As an epidemiologist, I am concerned that the proposed restrictions on federal grant funding related to “DEI or DEIA policies or practices,” “gender ideology,” and related topics described in §200.300 are overly broad, lack operational definitions, and risk introducing substantial methodological limitations into biomedical and public health research.
The rule prohibits federal funds from being used to “fund, promote, encourage, subsidize, or facilitate” a wide range of activities, including research related to gender identity, sex-based differences, and gender transition-related care for individuals under 19. These prohibitions are embedded as mandatory conditions across federal agencies and programs, and may result in enforcement actions or grant termination even when the relevant activities are conducted using separate, non-federal funding sources.
From an epidemiologic perspective, a central concern is the impact of these restrictions on construct validity and measurement practices. Terms such as “cisgender” and “transgender” are widely used in peer-reviewed medical and public health literature as standardized constructs for defining exposure and population subgroups. These constructs are not ideological in nature; rather, they are operational definitions developed to enable consistent classification of gender identity in epidemiologic studies. Removing or discouraging the use of such terms would compromise construct validity by forcing researchers to rely on inconsistent, non-standard, or proxy measures that do not accurately capture the underlying exposure of interest.
Relatedly, these restrictions increase the risk of differential misclassification bias. If researchers are constrained in how they define or measure gender identity, there is a heightened likelihood that individuals will be misclassified into inappropriate analytic categories. Such misclassification is particularly concerning if it is systematic rather than random, as it can bias effect estimates toward or away from the null in unpredictable ways, ultimately distorting observed associations between gender identity and health outcomes.

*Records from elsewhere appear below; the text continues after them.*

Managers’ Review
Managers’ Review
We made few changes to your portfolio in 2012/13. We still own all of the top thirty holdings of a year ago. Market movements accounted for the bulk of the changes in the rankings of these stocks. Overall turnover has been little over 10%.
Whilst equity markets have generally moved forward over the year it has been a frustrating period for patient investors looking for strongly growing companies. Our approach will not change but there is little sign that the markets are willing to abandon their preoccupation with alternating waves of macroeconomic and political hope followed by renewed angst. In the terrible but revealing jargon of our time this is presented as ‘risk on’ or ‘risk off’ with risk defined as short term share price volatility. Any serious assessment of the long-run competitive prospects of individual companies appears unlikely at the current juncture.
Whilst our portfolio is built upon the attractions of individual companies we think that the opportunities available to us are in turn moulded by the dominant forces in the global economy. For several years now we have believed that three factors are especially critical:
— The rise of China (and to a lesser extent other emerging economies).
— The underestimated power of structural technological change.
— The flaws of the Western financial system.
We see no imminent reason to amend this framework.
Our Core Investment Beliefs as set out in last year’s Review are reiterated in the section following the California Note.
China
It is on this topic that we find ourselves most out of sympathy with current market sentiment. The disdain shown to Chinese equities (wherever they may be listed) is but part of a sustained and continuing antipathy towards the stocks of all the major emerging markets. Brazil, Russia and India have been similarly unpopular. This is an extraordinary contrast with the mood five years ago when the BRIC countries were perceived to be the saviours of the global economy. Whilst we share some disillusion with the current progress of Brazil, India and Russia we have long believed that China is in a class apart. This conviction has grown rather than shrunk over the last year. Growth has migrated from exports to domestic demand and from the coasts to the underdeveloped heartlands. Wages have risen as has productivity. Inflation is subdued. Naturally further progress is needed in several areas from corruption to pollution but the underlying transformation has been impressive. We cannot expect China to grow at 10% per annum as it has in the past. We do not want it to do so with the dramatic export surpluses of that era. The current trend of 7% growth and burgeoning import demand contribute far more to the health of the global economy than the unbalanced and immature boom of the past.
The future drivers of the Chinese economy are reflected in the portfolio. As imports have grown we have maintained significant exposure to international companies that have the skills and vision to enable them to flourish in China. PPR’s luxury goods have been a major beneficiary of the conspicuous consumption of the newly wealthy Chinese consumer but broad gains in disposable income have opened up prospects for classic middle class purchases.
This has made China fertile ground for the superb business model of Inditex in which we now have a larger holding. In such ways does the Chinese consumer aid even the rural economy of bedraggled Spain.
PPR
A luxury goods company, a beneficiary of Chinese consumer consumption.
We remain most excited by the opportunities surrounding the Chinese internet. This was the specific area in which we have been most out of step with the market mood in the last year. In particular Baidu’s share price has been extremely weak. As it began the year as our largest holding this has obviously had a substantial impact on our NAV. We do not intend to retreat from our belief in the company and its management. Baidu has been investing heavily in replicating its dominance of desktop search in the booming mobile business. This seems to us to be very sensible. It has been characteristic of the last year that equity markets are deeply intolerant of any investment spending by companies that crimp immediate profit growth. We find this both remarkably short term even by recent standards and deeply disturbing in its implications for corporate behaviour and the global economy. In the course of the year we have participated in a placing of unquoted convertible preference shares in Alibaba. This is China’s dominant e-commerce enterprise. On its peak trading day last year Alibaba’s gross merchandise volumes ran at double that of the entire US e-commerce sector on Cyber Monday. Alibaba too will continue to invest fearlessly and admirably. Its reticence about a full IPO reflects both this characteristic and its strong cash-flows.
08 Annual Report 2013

The proposed limitations may also increase measurement error across studies by preventing the use of validated survey instruments and standardized classification frameworks commonly used in population health research. Measurement error of this type can reduce statistical power, attenuate true associations, and undermine the reproducibility and comparability of findings across datasets and study populations.
More broadly, restricting the use of established scientific terminology and constructs risks impairing the ability of researchers to accurately characterize health disparities. Sexual and gender minority populations experience well-documented differences in mental health outcomes, access to care, and disease burden. High-quality epidemiologic surveillance and analytic validity depend on the ability to reliably define and measure these populations using consistent constructs across studies and time.
Additionally, the provision that allows enforcement actions based on research activities conducted with non-federal funds raises serious concerns regarding academic freedom and the integrity of scientific inquiry. In practice, this will create a chilling effect, leading institutions to avoid entire domains of legitimate public health research due to uncertainty about compliance risk. This type of anticipatory restriction can further exacerbate measurement limitations by discouraging the collection of sensitive but essential data.
Over time, these constraints may reduce the quality and validity of epidemiologic evidence available to inform public health policy. When construct validity is compromised and misclassification bias is introduced at scale, the resulting literature base becomes less reliable for guiding interventions, allocating resources, and addressing health disparities.
For these reasons, the proposed restrictions risk introducing systematic methodological bias into public health research and weakening the empirical foundation needed for evidence-based policy making.